Why false advertising?

It turns out that in recent years, many scientific studies link artificial sweeteners to weight gain, not weight loss.

That’s right. Artificial sweeteners are linked to weight gain, type 2 diabetes, increased appetite, metabolic disorders, obesity, and other conditions that are the opposite of the meaning of the term “diet.”

Talk about sickeningly sweet.

At U.S. Right to Know, we expose what the food industry doesn’t want you to know.

And we think it’s time to can the false advertising. So, on April 9th, we asked the Federal Trade Commission (FTC) and the Food and Drug Administration (FDA) to stop allowing Coke and Pepsi to use the term “diet” for Diet Coke and Diet Pepsi, because they likely cause weight gain, not weight loss.

That might just take the “fizz” out of diet soda sales.

Call us old-fashioned, but we think that if a product is labeled diet, it should actually help you to lose weight – and it most certainly should not make you gain weight

And we don’t want any other kind of artificially sweetened false advertising to bubble up. That’s why we also asked FTC and FDA to investigate all other food products containing artificial sweeteners using the term diet or implying weight loss, to determine whether those products are falsely advertised, branded and labeled.
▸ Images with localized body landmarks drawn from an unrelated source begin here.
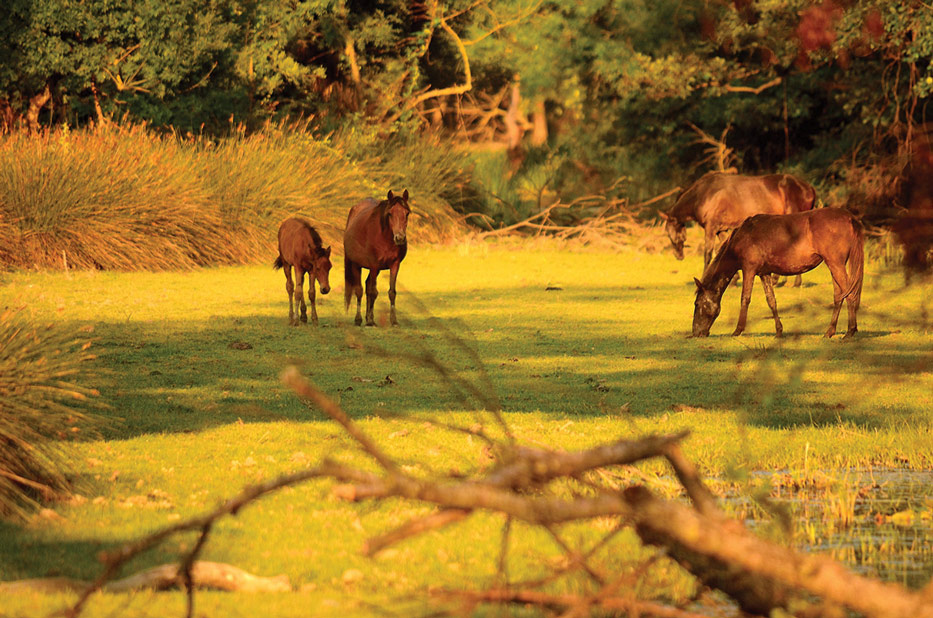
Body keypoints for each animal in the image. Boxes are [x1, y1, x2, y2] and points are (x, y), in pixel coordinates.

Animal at [342, 188, 408, 324]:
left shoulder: (394, 265)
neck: (384, 238)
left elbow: (391, 292)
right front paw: (370, 321)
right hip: (356, 265)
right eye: (390, 214)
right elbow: (372, 292)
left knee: (367, 286)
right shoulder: (373, 265)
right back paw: (359, 319)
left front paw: (393, 320)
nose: (400, 238)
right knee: (359, 290)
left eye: (407, 213)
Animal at [664, 170, 816, 278]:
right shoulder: (721, 230)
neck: (704, 193)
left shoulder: (710, 227)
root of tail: (809, 188)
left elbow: (708, 254)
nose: (678, 256)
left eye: (669, 234)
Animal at [688, 209, 864, 340]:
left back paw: (850, 331)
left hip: (835, 264)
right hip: (835, 265)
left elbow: (745, 298)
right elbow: (771, 301)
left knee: (849, 294)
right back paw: (830, 331)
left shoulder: (749, 269)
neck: (742, 236)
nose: (696, 333)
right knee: (839, 295)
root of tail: (849, 218)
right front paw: (779, 331)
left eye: (697, 304)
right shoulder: (764, 273)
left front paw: (737, 330)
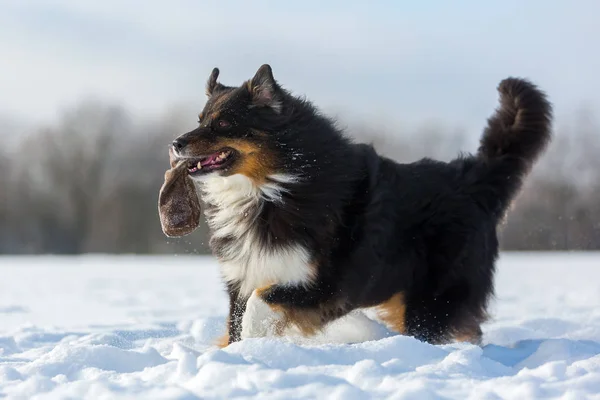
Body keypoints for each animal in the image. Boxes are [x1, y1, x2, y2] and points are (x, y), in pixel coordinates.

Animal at [164, 65, 552, 346]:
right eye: (200, 119)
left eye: (223, 123)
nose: (176, 143)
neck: (275, 187)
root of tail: (473, 178)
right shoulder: (242, 275)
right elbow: (236, 319)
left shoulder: (325, 283)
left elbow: (259, 306)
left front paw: (254, 345)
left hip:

Diet Coke is sweetened with aspartame, and Diet Pepsi with aspartame and acesulfame potatssium.

There are many reasons to be especially concerned about aspartame. Why? In addition to links to weight gain, aspartame has been linked to cancer, cardiovascular disease, higher rates of mortality, brain damage and shortened pregnancies, among many other things.

Hopefully, one of these days, the FDA will pull aspartame from the market. But until they do so, at a minimum, FDA and FTC should tell Coca-Cola and PepsiCo that they can’t use the word “diet” to advertise, brand or label their artificially sweetened sodas.